Creating a new repository on your computer#
We can also create a new repository from scratch on our computer. Since there isn’t any existing remote repository to clone from, we use a different command:
git init path/to/new/repo
For example, running git init foobar
will create a folder foobar
in
our current working directory, which contains the new Git repository.
Using git init
creates a repository that is contained on the host computer
only. This can be used if you just want to keep track of your work, with no
interest in sharing it with others or syncing it with a remote version. Other
than that, git init
can also be used for manually setting up a repository
that serves as a remote repository. This might be done on a
departmental server so that the remote repository is contained on the server, for example.
We won’t say more on how to do this in this course, but if you are interested
then see the section on ‘bare’ repositories on
Atlassian’s tutorial page for git init
.
Renaming the default branch#
In the previous episode, we discussed changing the name of the default branch from master
to something else, e.g. main
. For Git versions 2.28 and later, the configuration can be set so that new repositories have this new name by default, see the Setting up Git and GitHub episode. If the version of Git you are using is earlier than 2.28, then this needs to be done for each repository individually. After creating the repository with git init
, run the following command:
$ git checkout -b main
What does a local repository look like?#
We’ll conclude this episode with taking a peek into an example repository that has been
created locally, whether this be via cloning or using git init
.
Let’s consider an example, looking at the more organised folder of work introduced in the episode Git vs GitHub. Below is a screenshot of the repository on a Windows machine; note that we’ve enabled the display of ‘hidden’ files and folders, i.e. those whose names begin with a period.

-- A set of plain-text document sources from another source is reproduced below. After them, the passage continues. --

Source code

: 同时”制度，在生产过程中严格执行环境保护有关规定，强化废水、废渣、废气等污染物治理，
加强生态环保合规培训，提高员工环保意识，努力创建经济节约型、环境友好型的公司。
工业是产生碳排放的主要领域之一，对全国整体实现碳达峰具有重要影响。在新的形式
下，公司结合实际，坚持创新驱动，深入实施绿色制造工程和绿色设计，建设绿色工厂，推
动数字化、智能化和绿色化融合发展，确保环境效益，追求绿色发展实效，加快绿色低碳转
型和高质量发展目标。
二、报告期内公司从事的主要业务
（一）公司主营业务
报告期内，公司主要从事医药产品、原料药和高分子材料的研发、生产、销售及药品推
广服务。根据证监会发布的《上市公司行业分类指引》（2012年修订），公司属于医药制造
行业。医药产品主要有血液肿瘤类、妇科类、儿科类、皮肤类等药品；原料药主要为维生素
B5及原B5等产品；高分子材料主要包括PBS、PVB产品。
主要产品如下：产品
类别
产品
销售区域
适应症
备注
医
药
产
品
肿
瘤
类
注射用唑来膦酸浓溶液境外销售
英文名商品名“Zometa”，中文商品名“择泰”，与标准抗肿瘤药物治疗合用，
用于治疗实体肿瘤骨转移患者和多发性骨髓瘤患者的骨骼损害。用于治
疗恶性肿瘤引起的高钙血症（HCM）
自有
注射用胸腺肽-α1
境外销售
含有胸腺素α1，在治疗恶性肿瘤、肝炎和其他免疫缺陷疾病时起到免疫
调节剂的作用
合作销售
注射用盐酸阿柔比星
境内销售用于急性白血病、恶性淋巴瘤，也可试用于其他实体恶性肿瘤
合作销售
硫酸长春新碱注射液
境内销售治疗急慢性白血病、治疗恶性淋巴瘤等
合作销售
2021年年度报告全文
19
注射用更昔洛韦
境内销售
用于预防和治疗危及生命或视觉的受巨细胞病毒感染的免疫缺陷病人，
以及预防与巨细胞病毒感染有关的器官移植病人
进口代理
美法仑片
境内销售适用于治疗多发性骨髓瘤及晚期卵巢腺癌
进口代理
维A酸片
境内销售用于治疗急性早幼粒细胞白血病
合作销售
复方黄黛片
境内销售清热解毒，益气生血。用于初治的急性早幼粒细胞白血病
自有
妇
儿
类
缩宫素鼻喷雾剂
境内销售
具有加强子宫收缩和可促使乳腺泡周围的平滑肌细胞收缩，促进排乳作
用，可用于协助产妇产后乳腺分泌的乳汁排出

And here is the same repository displayed on a Linux operating system, using the
command line; note we are displaying hidden files using the -a
option
in the ls
command:
$ ls -a awesome-research-done-right/
. .. .git data plot_results.py process_geo_data.py run-everything.py simulate.py simulation-engine
It is common for people to refer to the top level folder of the repository as the
root folder; in the above example,
awesome-research-done-right
is the root folder. (Note: this is distinct from the
‘root’ folder /
on Unix systems that you might have heard of.) By
default, Git will keep track of the version history of all files located within the
root folder or subfolders thereof. Where exactly does Git keep all the
versioning information? Answer: it’s kept in the .git
folder, which you may
have spotted in the example outputs above. This is a folder that Git creates
automatically when the repository is created.
Warning!#
As a general rule, don’t go modifying the files in the .git
folder within a repository. Accidentally modifying a file / subfolder will likely mess up the version history of the repository. There are files in the .git
folder that are suitable for direct modification, allowing users to customise their interaction with Git, but this comes under more advanced use that is beyond the scope of this course.
Our advice: don’t poke around the .git
folder, unless you are a confident Git user and need to customise Git (even then, follow a reputable tutorial or guide the first time).